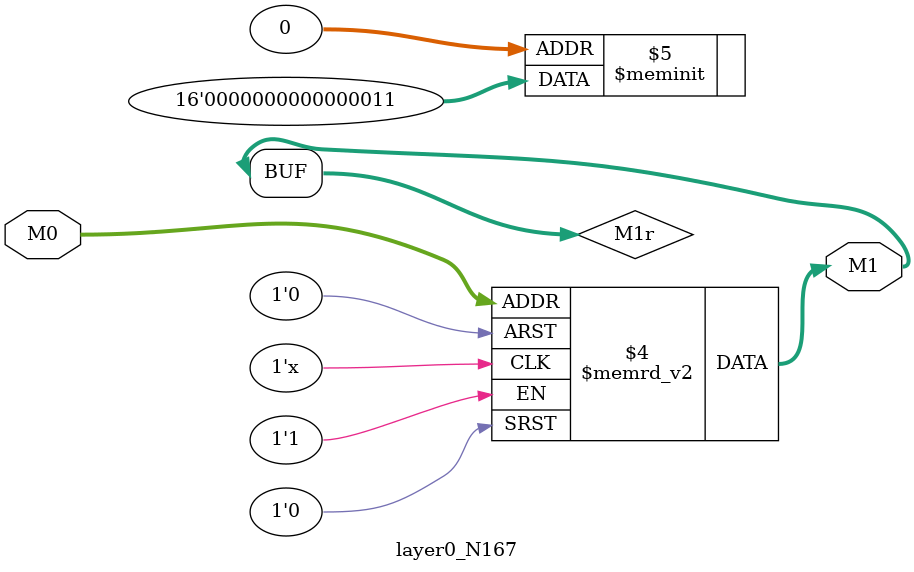
<source format=v>
module layer0_N167 ( input [2:0] M0, output [1:0] M1 );

	(*rom_style = "distributed" *) reg [1:0] M1r;
	assign M1 = M1r;
	always @ (M0) begin
		case (M0)
			3'b000: M1r = 2'b11;
			3'b100: M1r = 2'b00;
			3'b010: M1r = 2'b00;
			3'b110: M1r = 2'b00;
			3'b001: M1r = 2'b00;
			3'b101: M1r = 2'b00;
			3'b011: M1r = 2'b00;
			3'b111: M1r = 2'b00;

		endcase
	end
endmodule

</source>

- - - - -

§ Task prompt
Reproduce each record above by retyping it exactly; omit all images.

§ Written response
<source format=v>
module layer0_N167 ( input [2:0] M0, output [1:0] M1 );

	(*rom_style = "distributed" *) reg [1:0] M1r;
	assign M1 = M1r;
	always @ (M0) begin
		case (M0)
			3'b000: M1r = 2'b11;
			3'b100: M1r = 2'b00;
			3'b010: M1r = 2'b00;
			3'b110: M1r = 2'b00;
			3'b001: M1r = 2'b00;
			3'b101: M1r = 2'b00;
			3'b011: M1r = 2'b00;
			3'b111: M1r = 2'b00;

		endcase
	end
endmodule

</source>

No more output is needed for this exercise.